Para Faisal Cury, o dado se soma a outros subdiagnósticos médicos relatados em pesquisas e relacionados à cor da pele, indicando racismo estrutural.
"A maioria das pessoas acha que uma pessoa com a pele negra ou parda não é instruída e não tem condições", diz Anne.
Ela planejou e desejou ser mãe, mas nada a preparou para o turbilhão. No caso de uma jovem que não sonhou sua gravidez, o baque de ter a vida toda modificada é ainda maior.
É o que relata Maria Eduarda Silva, que engravidou sem querer aos 19. "Não fui capaz de observar os sinais antes, descobri já com 26 semanas. Achava que as mudanças do corpo eram devido à pílula do dia seguinte. Foi um grande susto."
Um susto e um risco. Além de ter tido só três meses para se habituar à ideia da maternidade, ela é diabética e passou o curto pré-natal apavorada. "Tinha medo de morrer, eu e meu filho, o tempo todo."
Apesar de ter tido diagnóstico de depressão aos 16, havia abandonado o tratamento e isso não foi levado em conta. "Eles se preocupavam com a gravidez em si. Só me lembro de uma vez a obstetra ter me dito que, se eu quisesse perguntar algo, era para me sentir à vontade."
Ela não ficou à vontade, nem ali nem em lugar nenhum. "Eu sempre me sentia deprimida de alguma forma.

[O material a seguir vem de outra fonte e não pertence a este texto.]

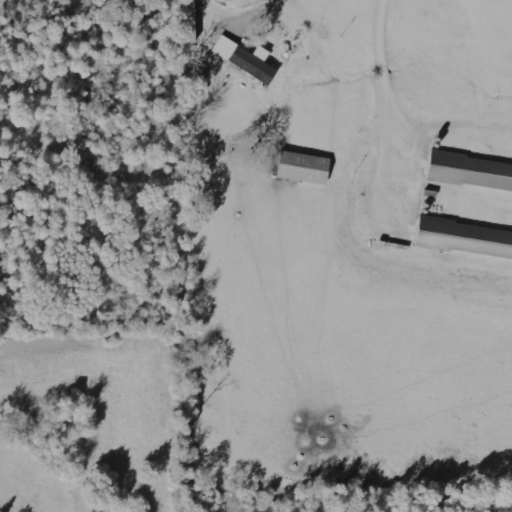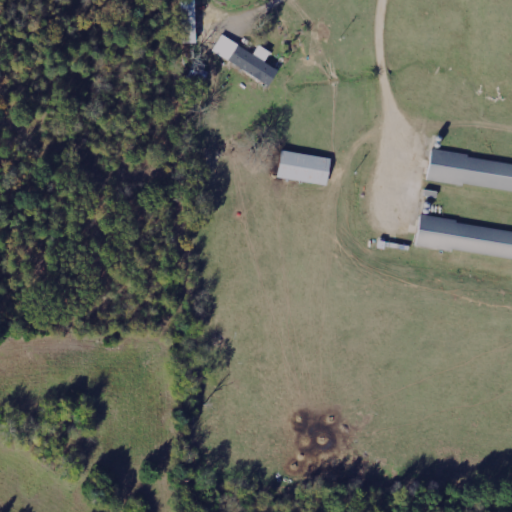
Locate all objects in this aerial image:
building: (245, 59)
building: (300, 167)
building: (469, 173)
building: (463, 236)
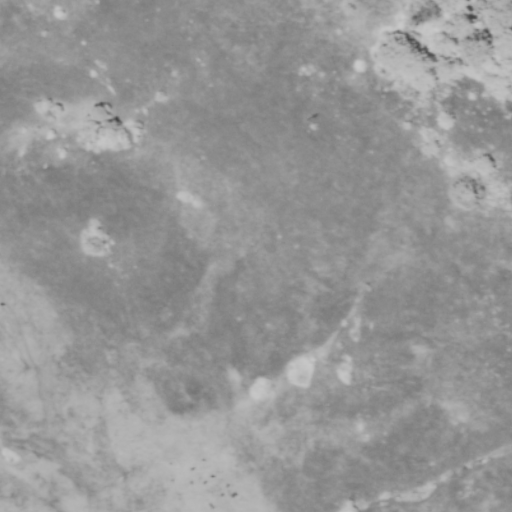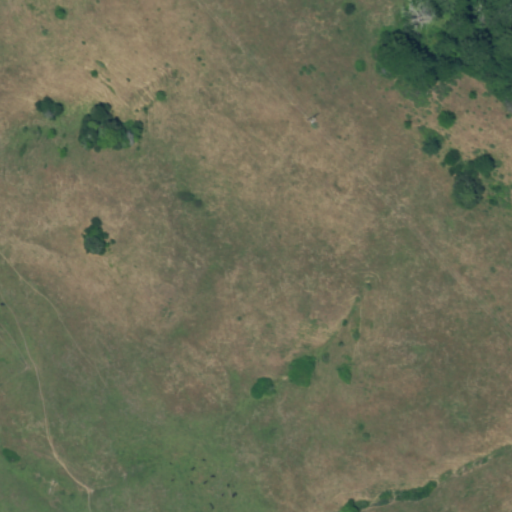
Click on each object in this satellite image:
road: (500, 503)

Como eu descontinuei o tratamento, eu não sabia mais o que era doença ou o que era só meu mesmo."
Quando o filho tinha nove meses, procurou orientação. Com a ajuda de uma igreja, consultou-se com um psiquiatra a preço simbólico.
Um mês mais tarde, entrou em coma por uma complicação da diabetes. Em seguida, a pandemia veio e ela não conseguiu mais se tratar.
Se mundialmente a crise do coronavírus tem sobrecarregado as mães, as que já se encontravam deprimidas têm desafios extra.
Anne Knewitz diz que vive com a segunda filha uma experiência de maternidade "totalmente diferente", mas, com o isolamento social, interrompeu a terapia.
Sua rede de apoio também se viu restrita. Ela mora com a mãe e com o namorado, mas a filha maior não está indo para a creche. "A gente fica sempre casa-criança-casa-bebê. Não temos tempo pra gente, para um banho, para lavar os cabelos, para comer."
A crise econômica também pesa. O namorado está empregado, mas "tudo subiu". "Mercado antes fazíamos com pouco, hoje o pouco só traz uma ou duas cestas."
Maria Eduarda, ao engravidar, estava guardando dinheiro para um cursinho pré-vestibular. Hoje não trabalha nem estuda. Não consegue ir ao psiquiatra da rede pública para a qual recebeu encaminhamento porque não pode pagar a passagem.
Mas ela espera retomar o curso de sua vida. "Tenho interesse em me formar em direito algum dia."